Miami, Florida, Schoolteacher and Ex-Husband Sentenced for Human Trafficking and Smuggling Charges
WASHINGTON – A former Miami-area middle school teacher, Maude Paulin, and her ex-husband, Saintfort Paulin, were sentenced today in federal court for committing federal civil rights offenses when they forced a young Haitian teenager to work as a domestic servant in their home, announced Acting Assistant Attorney General for the Civil Rights Division Grace Chung Becker and U.S. Attorney for the Southern District of Florida R. Alexander Acosta. U.S. Senior District Judge Jose A. Gonzalez sentenced Maude Paulin to 87 months in prison followed by three years of supervised release and ordered that she, jointly with her co-defendant, pay $162,765 in restitution to the victim. Saintfort Paulin was sentenced to 18 months of probation, including six months in home confinement, and was ordered to pay a $500 fine.
On March 4, 2008, a federal jury found Maude Paulin and her mother, co-defendant Evelyn Theodore, guilty of conspiring to violate the victim’s civil rights and of forcing the victim to work for them. The jury also found Maude Paulin, Theodore and Saintfort Paulin guilty of harboring an illegal alien. A fourth defendant, Claire Telasco, was acquitted of the conspiracy and forced labor charges. Due to an illness, Theodore’s sentencing date has not yet been determined.
The evidence at trial revealed that in 1999, Maude and Saintfort Paulin and Theodore arranged for the then-14-year-old victim to be brought illegally to the Miami-area from Haiti to work in Theodore and Paulin’s home. Between 1999 and June 2005, Theodore and Maude Paulin forced the victim to work in their home as a domestic servant. The victim typically worked up to 15 hours a day, seven days a week, cooking, cleaning and doing other household and yard work for the defendants. Theodore and Maude Paulin compelled the victim to perform this work through a combination of psychological coercion and physical force, including striking the victim with their hands, fists and other objects and threatening to have the victim jailed and sent to Haiti if she refused to work. The victim was not paid for her work, nor was she provided formal or informal schooling despite her young age. In June 2005, the victim escaped from the defendants with the assistance of a family friend who had witnessed this treatment.
“These defendants coerced a vulnerable 14-year-old girl into their personal service for six years,” said Acting Assistant Attorney General Becker. “I applaud the courage of the victim in this case, who made this prosecution possible. The Department of Justice is committed to work vigorously to end this type of forced servitude.”
“Today’s sentence is a first step in bringing justice to the victim and punishes those who enslaved this young girl for six years. Unfortunately, however, there is nothing we can do to restore the childhood that was stolen from her,” said U.S. Attorney Acosta.

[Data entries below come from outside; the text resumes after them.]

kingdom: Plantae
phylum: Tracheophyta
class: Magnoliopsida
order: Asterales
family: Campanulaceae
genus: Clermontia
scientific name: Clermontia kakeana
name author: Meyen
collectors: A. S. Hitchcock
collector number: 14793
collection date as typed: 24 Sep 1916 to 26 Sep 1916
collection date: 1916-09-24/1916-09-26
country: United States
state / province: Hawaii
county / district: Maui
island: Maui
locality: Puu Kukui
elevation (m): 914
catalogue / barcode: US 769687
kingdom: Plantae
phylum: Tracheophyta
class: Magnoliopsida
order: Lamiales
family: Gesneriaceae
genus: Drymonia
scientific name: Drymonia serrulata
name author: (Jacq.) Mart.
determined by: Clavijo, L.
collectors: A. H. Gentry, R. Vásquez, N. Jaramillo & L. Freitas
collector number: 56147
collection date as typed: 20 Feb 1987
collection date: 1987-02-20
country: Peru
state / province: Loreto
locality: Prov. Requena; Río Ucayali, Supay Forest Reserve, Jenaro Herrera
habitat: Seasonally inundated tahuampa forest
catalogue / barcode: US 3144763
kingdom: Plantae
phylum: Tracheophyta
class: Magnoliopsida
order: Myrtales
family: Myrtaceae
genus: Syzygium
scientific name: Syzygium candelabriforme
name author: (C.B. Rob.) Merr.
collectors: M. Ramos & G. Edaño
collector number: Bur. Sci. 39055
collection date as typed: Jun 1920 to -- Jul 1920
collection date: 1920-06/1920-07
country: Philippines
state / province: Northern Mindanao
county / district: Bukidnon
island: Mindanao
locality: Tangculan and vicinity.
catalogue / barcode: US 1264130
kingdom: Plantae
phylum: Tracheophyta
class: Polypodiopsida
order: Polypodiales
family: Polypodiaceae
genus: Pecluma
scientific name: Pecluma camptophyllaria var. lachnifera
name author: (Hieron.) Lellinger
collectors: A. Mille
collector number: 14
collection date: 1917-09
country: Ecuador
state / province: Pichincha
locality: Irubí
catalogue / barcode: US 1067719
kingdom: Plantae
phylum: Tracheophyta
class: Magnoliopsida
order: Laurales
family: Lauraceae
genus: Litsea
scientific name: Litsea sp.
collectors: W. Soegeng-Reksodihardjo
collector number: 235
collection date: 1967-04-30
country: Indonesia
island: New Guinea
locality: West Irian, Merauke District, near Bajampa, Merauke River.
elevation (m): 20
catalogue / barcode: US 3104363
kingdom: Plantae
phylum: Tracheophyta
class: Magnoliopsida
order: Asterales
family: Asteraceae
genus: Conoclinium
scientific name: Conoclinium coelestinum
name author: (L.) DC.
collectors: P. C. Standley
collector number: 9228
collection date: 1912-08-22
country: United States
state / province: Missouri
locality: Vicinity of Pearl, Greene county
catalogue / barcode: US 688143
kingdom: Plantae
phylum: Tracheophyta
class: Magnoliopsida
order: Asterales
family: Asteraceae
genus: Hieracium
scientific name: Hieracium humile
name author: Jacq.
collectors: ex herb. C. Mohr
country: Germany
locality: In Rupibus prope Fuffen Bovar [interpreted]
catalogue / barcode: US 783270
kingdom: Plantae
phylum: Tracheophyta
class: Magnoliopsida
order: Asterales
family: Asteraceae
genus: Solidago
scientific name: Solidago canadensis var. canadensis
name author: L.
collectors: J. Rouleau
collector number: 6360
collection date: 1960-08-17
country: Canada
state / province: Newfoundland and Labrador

Human trafficking prosecutions such as this one are a top priority of the Department of Justice. In the last seven fiscal years, the Civil Rights Division, in conjunction with the U.S. Attorneys’ Offices, has increased by nearly seven-fold the number of human trafficking cases filed in court as compared to the previous seven fiscal years. In FY 2007, the Department obtained a record number of convictions in human trafficking prosecutions.
This case was investigated by agents from the Miami Division of the FBI, the Miami-Dade County Police Department and the Miami Field Office of U.S. Immigrations and Customs Enforcement. It was prosecuted by Trial Attorneys Edward Chung and Cyra O’Daniel from the Justice Department’s Civil Rights Division, and Assistant U.S. Attorney Brent Tantillo from the U.S. Attorney’s Office for the Southern District of Florida.